While diet is critical for managing weight and diabetes, just a little bit of exercise in your routine may increase your ability to stay off of medication. More than 100 million Americans have Type 2 Diabetes, so the disease is running rampant and exercise and a healthy kitchen are the two best defenses. Regular physical activity can also slash your coronary heart disease risk. Moving your body is good for all of your body! Healthy bones are important – but so are healthy joints! Incorporating movement, activity, and exercise into your daily routine can greatly increase your overall mobility and diminish signs and symptoms of arthritis.
So many of us need to keep up with kids or grandkids. We want to be able to tour the ruins of Pompeii or walk along the beach. Whether we are 35 or 65, we want to be able to hang with the younger crowd and keep up.

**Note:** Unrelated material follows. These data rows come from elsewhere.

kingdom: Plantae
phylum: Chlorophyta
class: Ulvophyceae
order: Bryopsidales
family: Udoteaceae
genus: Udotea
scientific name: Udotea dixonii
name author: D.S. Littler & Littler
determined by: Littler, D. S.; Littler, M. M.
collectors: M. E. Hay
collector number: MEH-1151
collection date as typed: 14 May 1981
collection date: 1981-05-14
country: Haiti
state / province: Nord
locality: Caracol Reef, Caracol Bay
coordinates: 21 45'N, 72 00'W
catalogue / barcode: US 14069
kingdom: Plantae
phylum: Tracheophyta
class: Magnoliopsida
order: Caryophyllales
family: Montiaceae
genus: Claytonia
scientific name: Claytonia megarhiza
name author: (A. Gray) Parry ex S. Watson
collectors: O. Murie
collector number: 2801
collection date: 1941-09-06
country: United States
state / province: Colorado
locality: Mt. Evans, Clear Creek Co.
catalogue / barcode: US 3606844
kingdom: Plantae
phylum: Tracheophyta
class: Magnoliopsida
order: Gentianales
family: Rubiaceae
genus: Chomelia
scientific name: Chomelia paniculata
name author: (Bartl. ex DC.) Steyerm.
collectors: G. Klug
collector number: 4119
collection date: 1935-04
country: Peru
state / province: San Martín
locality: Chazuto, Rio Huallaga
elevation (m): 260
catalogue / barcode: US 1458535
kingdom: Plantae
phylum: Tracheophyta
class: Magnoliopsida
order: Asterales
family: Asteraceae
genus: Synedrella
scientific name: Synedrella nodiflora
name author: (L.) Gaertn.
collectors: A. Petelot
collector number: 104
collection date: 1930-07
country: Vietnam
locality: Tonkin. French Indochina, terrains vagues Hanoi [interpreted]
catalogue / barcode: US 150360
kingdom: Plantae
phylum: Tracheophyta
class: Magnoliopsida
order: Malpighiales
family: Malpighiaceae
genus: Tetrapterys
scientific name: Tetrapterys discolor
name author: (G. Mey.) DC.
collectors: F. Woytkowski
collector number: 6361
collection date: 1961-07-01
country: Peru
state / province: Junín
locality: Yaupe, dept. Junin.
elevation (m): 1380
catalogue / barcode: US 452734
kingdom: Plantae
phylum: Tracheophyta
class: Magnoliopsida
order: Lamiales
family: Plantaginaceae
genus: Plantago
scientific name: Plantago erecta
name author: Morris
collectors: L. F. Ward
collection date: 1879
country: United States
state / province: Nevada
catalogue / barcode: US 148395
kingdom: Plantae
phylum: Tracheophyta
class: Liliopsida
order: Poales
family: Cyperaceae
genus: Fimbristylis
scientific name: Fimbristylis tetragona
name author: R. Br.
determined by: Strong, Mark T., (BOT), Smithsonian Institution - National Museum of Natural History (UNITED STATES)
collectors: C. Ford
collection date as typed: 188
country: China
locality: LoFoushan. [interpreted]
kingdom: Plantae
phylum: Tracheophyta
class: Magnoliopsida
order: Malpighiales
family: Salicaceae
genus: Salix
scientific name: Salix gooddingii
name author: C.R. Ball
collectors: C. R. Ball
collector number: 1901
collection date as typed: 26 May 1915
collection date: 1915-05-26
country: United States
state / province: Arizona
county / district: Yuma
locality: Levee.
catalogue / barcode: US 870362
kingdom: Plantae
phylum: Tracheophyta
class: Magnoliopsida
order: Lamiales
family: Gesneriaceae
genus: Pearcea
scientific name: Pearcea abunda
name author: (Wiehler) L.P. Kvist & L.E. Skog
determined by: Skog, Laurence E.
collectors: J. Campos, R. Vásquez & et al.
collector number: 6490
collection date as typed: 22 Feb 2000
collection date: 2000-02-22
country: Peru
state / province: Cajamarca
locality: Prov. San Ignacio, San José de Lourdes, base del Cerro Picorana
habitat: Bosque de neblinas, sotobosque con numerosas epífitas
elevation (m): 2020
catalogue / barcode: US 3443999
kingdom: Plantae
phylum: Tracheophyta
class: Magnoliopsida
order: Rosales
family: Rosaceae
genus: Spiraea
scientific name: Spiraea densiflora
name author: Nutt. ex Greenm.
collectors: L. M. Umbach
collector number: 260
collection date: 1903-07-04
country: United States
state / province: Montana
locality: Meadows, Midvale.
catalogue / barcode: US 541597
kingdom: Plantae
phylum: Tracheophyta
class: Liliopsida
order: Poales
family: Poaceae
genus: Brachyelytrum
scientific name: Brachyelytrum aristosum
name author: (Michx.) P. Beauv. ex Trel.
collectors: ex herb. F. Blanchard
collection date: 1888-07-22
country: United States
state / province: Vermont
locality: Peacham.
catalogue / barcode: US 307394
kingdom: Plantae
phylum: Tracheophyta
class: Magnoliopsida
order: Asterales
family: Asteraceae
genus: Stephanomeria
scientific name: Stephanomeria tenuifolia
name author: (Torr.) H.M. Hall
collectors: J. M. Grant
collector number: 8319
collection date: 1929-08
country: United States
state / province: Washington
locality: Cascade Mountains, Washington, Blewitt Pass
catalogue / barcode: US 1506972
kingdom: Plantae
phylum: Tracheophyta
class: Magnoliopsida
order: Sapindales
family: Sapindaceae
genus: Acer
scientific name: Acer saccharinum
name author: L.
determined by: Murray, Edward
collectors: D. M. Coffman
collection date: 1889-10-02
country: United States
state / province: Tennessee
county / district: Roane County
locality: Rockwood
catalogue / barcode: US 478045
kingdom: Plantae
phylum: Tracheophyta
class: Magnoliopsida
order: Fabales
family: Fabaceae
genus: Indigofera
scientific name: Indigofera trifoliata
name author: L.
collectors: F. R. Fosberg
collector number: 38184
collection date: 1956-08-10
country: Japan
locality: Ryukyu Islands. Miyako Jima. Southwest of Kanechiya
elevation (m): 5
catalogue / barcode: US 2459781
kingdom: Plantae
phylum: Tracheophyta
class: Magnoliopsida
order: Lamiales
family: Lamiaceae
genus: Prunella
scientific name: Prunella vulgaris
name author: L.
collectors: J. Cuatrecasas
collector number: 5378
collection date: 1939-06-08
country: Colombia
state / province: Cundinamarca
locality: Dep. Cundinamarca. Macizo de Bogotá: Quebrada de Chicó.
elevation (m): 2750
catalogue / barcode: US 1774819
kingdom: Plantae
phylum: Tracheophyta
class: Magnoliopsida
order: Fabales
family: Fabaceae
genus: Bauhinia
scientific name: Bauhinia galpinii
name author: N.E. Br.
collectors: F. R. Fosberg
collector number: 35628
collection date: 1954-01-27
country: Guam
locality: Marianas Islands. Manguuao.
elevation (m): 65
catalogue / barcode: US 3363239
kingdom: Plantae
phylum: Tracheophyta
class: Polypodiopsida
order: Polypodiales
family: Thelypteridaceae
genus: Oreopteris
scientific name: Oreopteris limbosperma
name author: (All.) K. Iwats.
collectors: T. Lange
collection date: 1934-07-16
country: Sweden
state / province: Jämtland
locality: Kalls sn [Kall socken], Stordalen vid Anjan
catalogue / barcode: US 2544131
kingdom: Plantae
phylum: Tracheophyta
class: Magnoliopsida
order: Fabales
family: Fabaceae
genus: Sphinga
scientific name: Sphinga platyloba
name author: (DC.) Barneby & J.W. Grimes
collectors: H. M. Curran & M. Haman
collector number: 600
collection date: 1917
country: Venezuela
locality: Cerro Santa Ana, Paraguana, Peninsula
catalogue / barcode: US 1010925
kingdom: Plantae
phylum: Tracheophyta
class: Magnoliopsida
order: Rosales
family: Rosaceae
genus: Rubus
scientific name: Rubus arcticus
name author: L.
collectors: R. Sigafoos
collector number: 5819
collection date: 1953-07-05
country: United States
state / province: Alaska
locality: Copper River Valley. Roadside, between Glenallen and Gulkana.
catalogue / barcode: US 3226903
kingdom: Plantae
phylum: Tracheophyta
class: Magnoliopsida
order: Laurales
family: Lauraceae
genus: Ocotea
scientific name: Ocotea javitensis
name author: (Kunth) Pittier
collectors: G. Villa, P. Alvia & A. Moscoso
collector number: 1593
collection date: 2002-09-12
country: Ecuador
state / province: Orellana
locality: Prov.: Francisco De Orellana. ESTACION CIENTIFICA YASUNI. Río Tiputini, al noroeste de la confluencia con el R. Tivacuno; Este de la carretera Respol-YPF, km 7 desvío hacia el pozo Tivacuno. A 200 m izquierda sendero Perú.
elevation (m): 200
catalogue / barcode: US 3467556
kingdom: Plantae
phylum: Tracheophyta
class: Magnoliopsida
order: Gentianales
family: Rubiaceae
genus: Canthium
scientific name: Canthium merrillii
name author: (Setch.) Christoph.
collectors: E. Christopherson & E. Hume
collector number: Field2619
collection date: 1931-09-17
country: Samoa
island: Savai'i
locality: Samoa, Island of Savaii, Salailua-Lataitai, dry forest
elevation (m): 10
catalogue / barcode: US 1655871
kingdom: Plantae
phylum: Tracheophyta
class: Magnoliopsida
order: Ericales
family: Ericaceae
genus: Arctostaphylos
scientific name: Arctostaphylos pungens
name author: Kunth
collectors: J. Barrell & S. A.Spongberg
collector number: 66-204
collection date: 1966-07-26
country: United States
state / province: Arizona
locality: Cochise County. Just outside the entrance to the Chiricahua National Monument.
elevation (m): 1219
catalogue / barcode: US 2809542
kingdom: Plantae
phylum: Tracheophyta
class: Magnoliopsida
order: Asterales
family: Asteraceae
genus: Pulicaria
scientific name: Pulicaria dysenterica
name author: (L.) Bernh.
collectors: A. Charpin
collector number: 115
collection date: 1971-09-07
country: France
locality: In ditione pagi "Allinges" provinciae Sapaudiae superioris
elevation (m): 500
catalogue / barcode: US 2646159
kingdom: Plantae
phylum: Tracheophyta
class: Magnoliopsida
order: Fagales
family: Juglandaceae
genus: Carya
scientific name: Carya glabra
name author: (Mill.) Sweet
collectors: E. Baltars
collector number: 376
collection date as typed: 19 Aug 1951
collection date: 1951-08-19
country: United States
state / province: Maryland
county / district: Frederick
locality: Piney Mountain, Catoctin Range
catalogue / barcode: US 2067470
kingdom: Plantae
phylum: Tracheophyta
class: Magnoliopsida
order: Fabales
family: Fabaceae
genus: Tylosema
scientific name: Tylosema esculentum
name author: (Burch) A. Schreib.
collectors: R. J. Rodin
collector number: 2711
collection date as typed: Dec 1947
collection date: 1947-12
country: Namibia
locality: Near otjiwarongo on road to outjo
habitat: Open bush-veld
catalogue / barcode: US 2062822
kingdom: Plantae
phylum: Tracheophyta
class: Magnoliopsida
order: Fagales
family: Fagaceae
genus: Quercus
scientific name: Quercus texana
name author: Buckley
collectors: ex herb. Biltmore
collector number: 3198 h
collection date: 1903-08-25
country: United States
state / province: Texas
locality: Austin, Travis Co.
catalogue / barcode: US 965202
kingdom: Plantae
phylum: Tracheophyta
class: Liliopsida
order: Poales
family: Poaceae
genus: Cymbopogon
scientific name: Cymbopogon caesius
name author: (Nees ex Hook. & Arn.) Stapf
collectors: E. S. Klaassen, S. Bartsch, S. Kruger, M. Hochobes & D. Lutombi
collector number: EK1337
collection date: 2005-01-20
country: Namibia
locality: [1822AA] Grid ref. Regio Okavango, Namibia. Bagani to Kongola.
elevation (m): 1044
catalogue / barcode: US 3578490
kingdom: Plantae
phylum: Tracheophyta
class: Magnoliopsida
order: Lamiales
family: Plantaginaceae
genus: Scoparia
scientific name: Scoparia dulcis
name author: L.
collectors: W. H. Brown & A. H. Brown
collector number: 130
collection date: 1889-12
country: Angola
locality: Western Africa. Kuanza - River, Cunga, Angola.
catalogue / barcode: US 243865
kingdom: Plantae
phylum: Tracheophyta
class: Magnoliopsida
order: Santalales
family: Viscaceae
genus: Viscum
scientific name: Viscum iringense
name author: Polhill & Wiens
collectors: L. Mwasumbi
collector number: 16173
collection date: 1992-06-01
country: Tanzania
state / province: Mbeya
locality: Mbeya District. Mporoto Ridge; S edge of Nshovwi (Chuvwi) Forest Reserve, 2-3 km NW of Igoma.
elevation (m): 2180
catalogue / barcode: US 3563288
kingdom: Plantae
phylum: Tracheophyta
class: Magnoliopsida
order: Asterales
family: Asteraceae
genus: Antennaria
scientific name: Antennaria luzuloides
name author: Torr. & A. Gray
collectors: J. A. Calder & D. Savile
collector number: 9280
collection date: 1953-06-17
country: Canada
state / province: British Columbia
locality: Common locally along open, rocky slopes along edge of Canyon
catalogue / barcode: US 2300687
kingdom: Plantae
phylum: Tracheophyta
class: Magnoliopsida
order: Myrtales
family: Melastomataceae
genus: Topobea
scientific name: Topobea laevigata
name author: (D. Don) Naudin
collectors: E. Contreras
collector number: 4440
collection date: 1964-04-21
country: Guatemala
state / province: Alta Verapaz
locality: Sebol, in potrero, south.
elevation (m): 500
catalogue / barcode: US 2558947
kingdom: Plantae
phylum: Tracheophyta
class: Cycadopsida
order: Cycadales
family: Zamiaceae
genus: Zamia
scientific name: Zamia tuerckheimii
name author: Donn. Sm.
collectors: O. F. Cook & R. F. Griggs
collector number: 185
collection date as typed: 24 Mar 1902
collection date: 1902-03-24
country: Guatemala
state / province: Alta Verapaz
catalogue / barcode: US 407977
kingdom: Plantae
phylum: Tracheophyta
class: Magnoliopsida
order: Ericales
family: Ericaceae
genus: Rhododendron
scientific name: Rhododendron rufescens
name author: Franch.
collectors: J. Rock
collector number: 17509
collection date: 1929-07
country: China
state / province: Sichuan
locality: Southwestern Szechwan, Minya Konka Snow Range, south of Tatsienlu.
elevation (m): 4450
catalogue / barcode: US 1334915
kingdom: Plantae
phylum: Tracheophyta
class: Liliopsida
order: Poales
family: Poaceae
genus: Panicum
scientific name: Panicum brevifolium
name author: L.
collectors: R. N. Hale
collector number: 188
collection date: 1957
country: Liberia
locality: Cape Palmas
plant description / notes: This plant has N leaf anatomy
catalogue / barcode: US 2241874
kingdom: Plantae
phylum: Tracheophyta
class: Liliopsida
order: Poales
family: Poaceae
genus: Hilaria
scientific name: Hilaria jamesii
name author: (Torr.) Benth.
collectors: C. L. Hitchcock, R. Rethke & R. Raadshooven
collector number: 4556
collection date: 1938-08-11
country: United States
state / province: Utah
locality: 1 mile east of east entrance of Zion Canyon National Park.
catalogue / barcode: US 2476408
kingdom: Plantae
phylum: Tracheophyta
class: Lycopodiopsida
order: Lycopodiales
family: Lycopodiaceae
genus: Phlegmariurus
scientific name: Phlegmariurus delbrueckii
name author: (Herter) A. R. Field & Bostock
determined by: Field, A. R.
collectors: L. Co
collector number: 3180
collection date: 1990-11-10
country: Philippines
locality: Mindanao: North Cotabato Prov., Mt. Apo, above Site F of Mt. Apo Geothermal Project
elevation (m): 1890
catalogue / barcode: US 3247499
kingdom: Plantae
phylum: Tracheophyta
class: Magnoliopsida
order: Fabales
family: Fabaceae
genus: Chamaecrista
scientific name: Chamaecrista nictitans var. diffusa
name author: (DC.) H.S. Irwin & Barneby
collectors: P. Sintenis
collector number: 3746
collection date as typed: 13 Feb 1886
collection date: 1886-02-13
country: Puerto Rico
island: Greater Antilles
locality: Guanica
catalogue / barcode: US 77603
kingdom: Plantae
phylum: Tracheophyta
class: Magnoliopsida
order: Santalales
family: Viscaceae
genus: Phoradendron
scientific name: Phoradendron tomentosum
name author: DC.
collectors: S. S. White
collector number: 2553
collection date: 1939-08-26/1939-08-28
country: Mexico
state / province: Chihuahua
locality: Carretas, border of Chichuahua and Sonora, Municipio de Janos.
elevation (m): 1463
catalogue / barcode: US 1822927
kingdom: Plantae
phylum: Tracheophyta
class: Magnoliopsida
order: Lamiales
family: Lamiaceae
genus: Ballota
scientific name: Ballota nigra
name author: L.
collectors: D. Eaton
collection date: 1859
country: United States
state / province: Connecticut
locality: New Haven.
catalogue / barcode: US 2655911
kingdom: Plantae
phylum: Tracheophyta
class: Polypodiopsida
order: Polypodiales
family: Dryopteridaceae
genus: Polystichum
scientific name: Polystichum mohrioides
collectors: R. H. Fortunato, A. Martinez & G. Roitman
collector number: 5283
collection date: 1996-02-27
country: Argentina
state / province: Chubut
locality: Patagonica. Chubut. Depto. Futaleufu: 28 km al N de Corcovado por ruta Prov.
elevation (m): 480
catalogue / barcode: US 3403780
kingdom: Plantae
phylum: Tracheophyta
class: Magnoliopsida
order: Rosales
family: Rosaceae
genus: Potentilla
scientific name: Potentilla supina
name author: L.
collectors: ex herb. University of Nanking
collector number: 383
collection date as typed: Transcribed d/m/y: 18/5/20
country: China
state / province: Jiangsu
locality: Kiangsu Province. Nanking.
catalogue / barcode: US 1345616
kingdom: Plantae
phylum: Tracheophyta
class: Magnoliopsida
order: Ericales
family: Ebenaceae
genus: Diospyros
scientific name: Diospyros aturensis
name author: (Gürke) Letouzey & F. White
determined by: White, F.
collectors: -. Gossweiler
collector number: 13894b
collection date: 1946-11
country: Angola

Implementing a regular activity – even if it is just walking around the block to start – will help make all of those activities easier on your bones, muscles, and joints.
The benefits don’t end with the physical – the emotional and mental benefits start to stack up quickly. People new to a physical routine will rapidly feel better, from head to toe, as the body releases endorphins.
ALL Adults can benefit from physical activity. If you are looking to add physical activity to your daily routine, here are some things to remember:

  • Find an activity that works well for you. Swimming is great for your entire body, but if you don’t like the water, then it isn’t the right activity for you!
  • Activity doesn’t need to be strenuous or high impact. A daily walk around the block is a great way to start.
  • Daily activity is key. Sporadic activity is better than none, but true health benefits are achieved when your schedule is regular.
  • Start slow! Walk around the block every day this week. Next week – make it two blocks.
  • Implementing a physical activity routine doesn’t have to be expensive. Not everyone can afford a gym membership. Use soup cans as weights to get your arms moving. Time your walk around the block to determine your “personal best” time. If you are ready for something a little more strenuous, go up and down the steps! Your home is full of items that you can use on your personal fitness journey.
  • The more you do, the better you will feel.
  • Star small and set achievable goals. Something is better than nothing!
  • Write things down and keep track!
  • Be safe, be smart and don’t forget to make sure your doctor is on board with your new plan!

It is never too late to start making your life and health better! Why not start today?